## Text segment
########

# Autocross'd the 525i...Not too shabby!!!



## BMW_525i_Noob (Dec 18, 2005)

First, I will say this was a closed course and the event was put on by the SCCA (Sports Car Club if America). This is the second time I have participated and it was a blast!!! My fastest time on the Course was a 56.xxx With that being said, the Beemer held her own and out ran over half the field!!!! She finished 1.xx seconds slower than the yellow mustang cobra, faster than several other mustangs, beat out an RX-8 and lots of other cars. I was very very pleased. The mustang/import guys came over saying they ran 60s and the 525 was in the 50s!:thumbup: She wasn't the quickest... she was just nimble ...controllable and sorta quick! lol I have included a video of the quickest run I had. Enjoy! Oh yeah.... Idid it all on 20" Wheels and Dunlop SP tires! :rofl: The chiming you hear is a set of wrenches in the seat pocket... i found them under the seat as I did my final check


----------



## ViaPerturbatio (Jul 25, 2009)

########

## Required work
a. In the forum thread about autocrossing the 525i, what makes the chiming sound heard in the video?
b. Extend the forum thread about autocrossing the 525i, picking up from the point where it stops.

########

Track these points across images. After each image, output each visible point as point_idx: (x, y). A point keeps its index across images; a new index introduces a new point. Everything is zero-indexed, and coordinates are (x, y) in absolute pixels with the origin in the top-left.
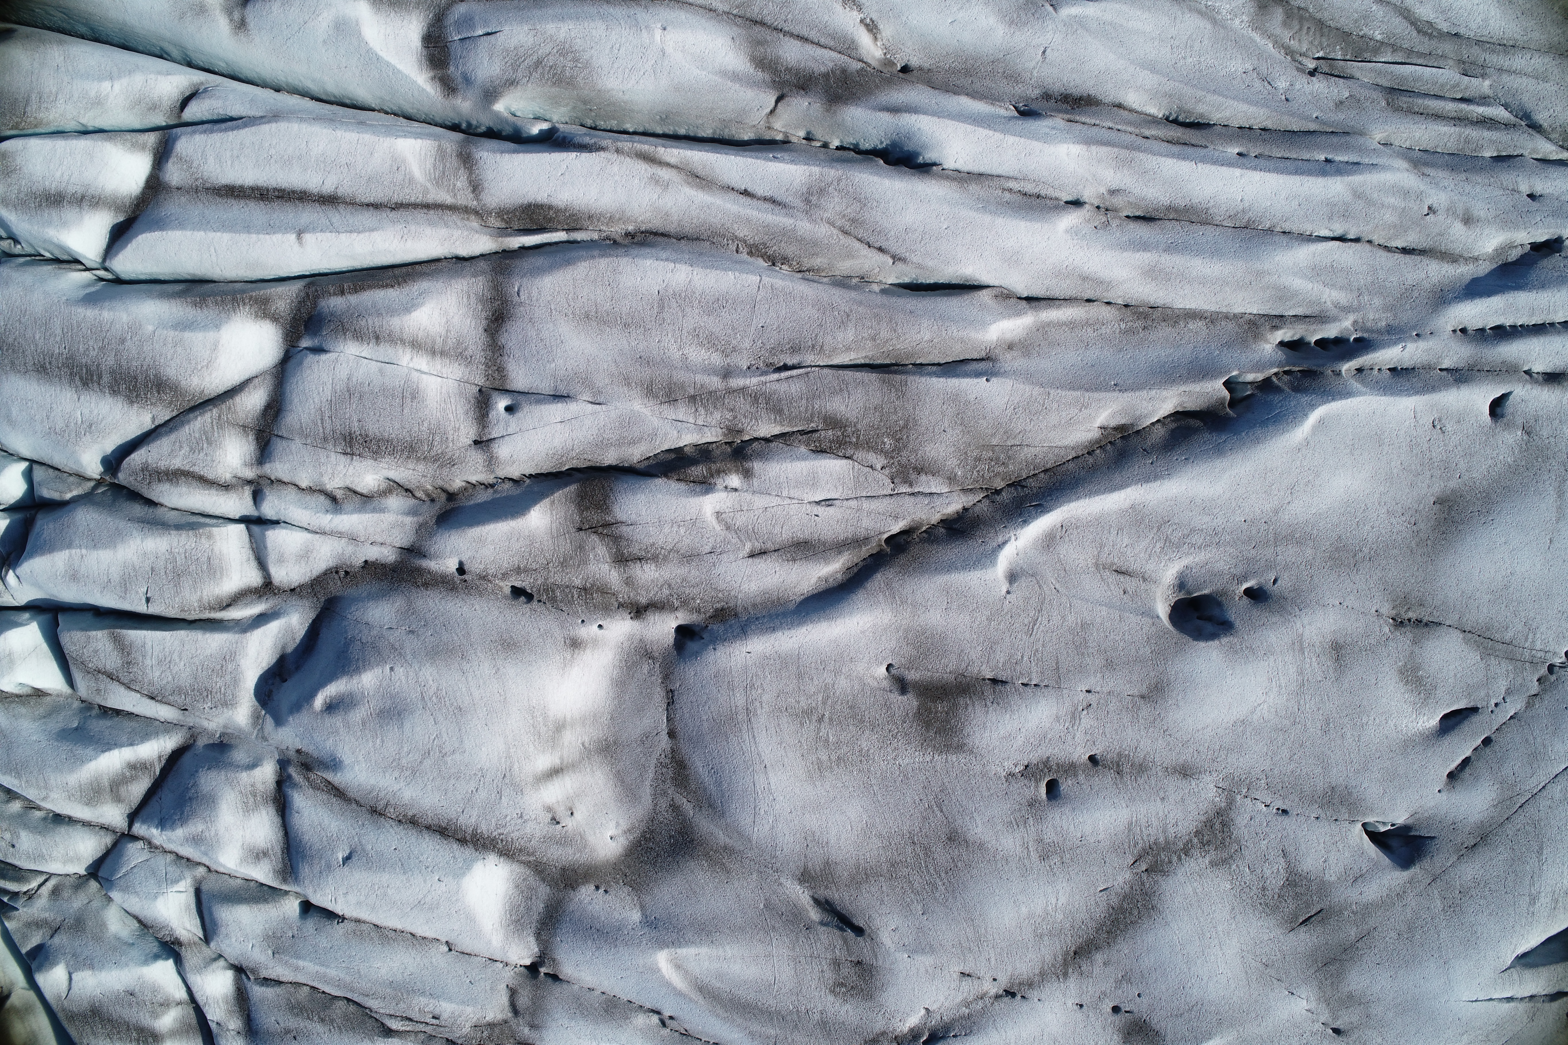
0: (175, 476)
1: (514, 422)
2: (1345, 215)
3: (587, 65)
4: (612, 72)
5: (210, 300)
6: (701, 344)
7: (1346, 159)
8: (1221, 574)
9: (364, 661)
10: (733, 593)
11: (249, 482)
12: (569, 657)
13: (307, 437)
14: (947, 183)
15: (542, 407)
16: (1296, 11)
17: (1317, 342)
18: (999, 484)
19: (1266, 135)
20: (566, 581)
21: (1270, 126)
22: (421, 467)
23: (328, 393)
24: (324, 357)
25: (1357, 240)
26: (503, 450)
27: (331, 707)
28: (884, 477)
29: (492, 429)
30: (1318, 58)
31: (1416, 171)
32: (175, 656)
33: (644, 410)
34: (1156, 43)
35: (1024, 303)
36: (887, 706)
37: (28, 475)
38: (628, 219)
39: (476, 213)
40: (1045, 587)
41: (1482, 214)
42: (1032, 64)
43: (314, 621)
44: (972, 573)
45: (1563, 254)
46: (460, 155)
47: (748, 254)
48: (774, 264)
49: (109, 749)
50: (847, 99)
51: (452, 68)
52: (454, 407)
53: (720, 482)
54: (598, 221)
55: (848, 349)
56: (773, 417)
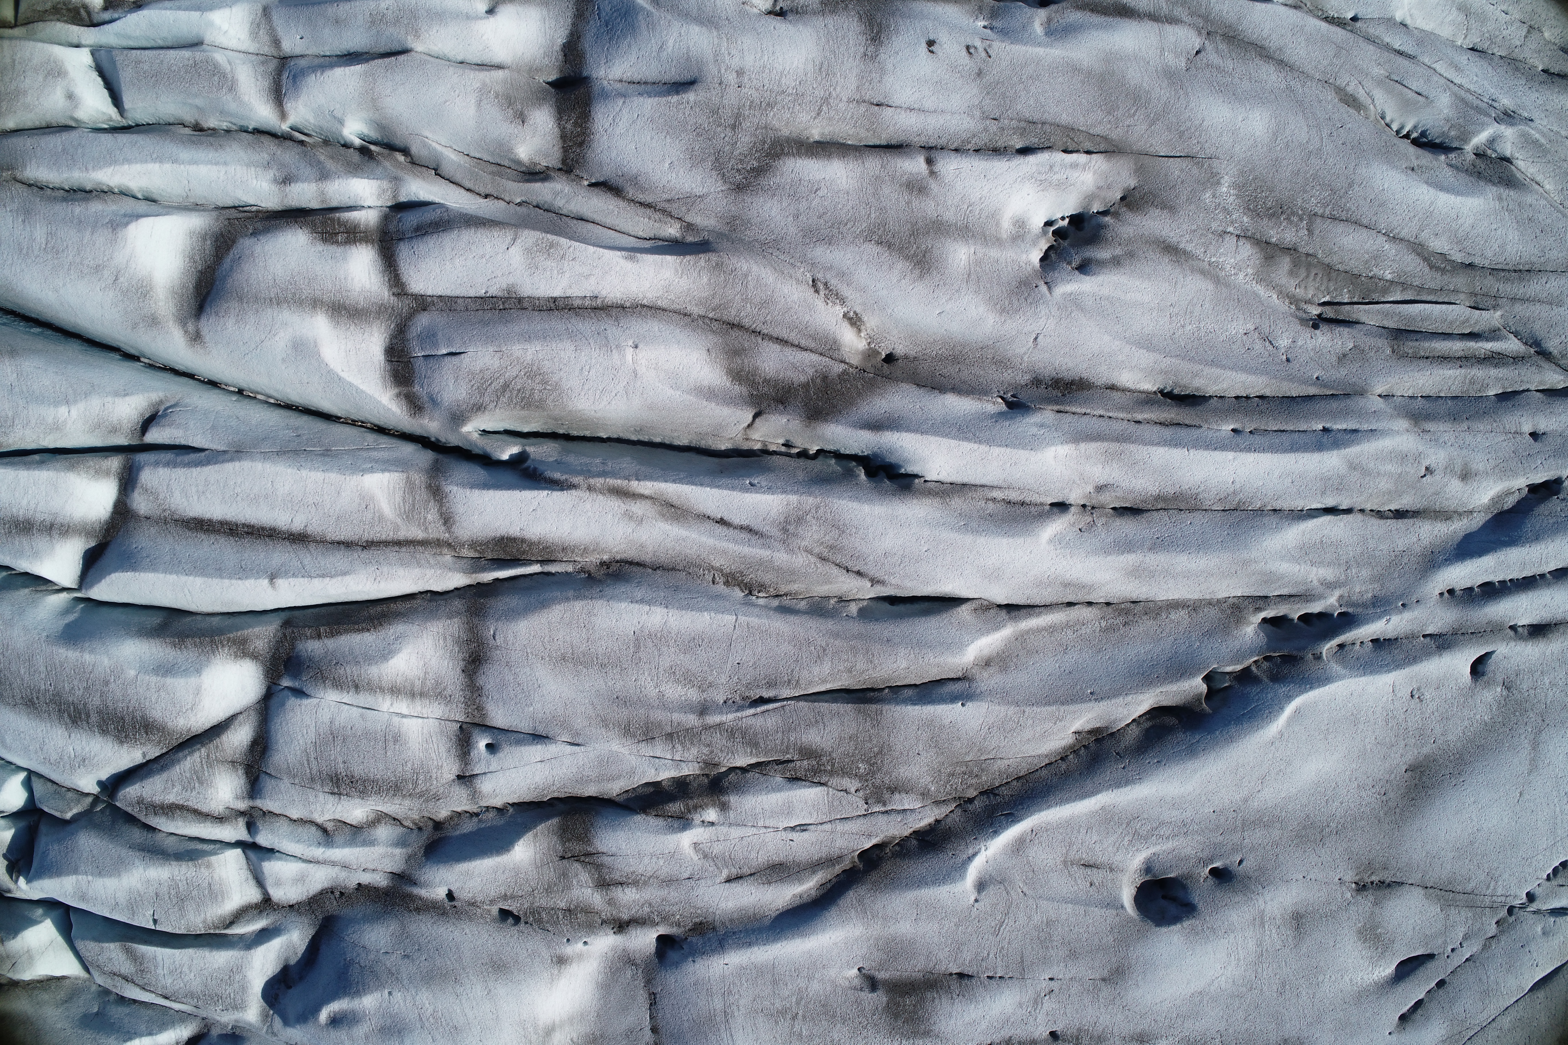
0: (171, 810)
1: (495, 762)
2: (1339, 489)
3: (557, 386)
4: (583, 393)
5: (189, 641)
6: (678, 681)
7: (1344, 426)
8: (1187, 858)
9: (364, 985)
10: (711, 910)
11: (242, 814)
12: (556, 972)
13: (294, 777)
14: (927, 501)
15: (523, 748)
16: (1304, 259)
17: (1300, 618)
18: (972, 793)
19: (1264, 406)
20: (551, 904)
21: (1268, 394)
22: (407, 802)
23: (312, 736)
24: (305, 702)
25: (1349, 511)
26: (486, 786)
27: (335, 1021)
28: (858, 799)
29: (474, 766)
30: (1324, 304)
31: (1416, 429)
32: (185, 969)
33: (622, 750)
34: (1154, 314)
35: (1003, 613)
36: (858, 1002)
37: (28, 784)
38: (603, 550)
39: (449, 545)
40: (1012, 892)
41: (1481, 467)
42: (1023, 350)
43: (313, 937)
44: (941, 888)
45: (1561, 496)
46: (429, 487)
47: (724, 584)
48: (750, 593)
49: (131, 1038)
50: (827, 414)
51: (417, 388)
52: (436, 746)
53: (697, 818)
54: (573, 552)
55: (824, 681)
56: (749, 751)
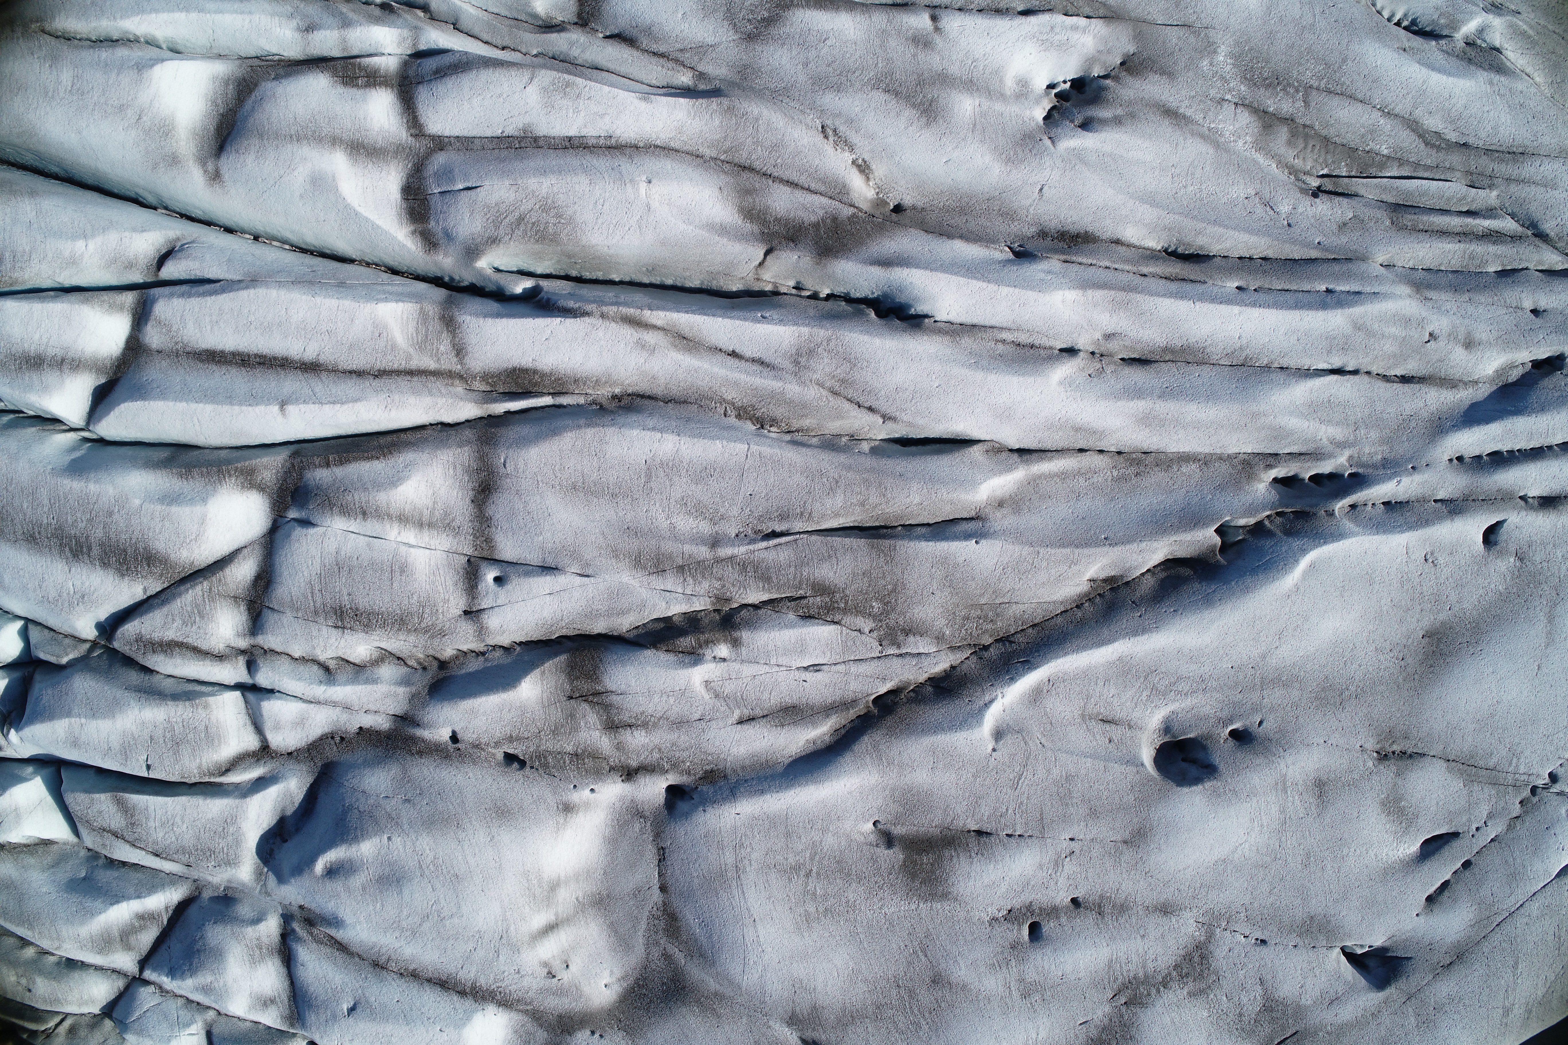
0: (169, 647)
1: (503, 594)
2: (1344, 349)
3: (571, 220)
4: (596, 228)
5: (195, 472)
6: (689, 513)
7: (1347, 288)
8: (1207, 718)
9: (362, 830)
10: (722, 756)
11: (243, 652)
12: (562, 821)
13: (297, 610)
14: (938, 339)
15: (531, 580)
16: (1301, 129)
17: (1311, 478)
18: (987, 640)
19: (1267, 266)
20: (558, 747)
21: (1271, 255)
22: (412, 638)
23: (317, 567)
24: (311, 531)
25: (1355, 372)
26: (492, 621)
27: (332, 872)
28: (872, 640)
29: (482, 600)
30: (1323, 176)
31: (1418, 296)
32: (178, 820)
33: (632, 582)
34: (1156, 173)
35: (1015, 456)
36: (874, 859)
37: (24, 634)
38: (615, 382)
39: (461, 377)
40: (1030, 742)
41: (1484, 336)
42: (1028, 202)
43: (312, 785)
44: (958, 734)
45: (1565, 372)
46: (442, 318)
47: (736, 417)
48: (762, 427)
49: (118, 902)
50: (838, 252)
51: (432, 223)
52: (443, 578)
53: (708, 653)
54: (584, 384)
55: (837, 515)
56: (761, 585)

########

## Answers for this exercise
a. A set of wrenches in the seat pocket.

b.
Very cool Noob! I just posted a thread today asking if anyone has autocrossed their fivers (non-M models). What year is your car? Had you taken any driving courses prior?


----------



## BMW_525i_Noob (Dec 18, 2005)

Its a 2001 525i with some Mods. I have not taken any courses, but I have been driving since I was 14.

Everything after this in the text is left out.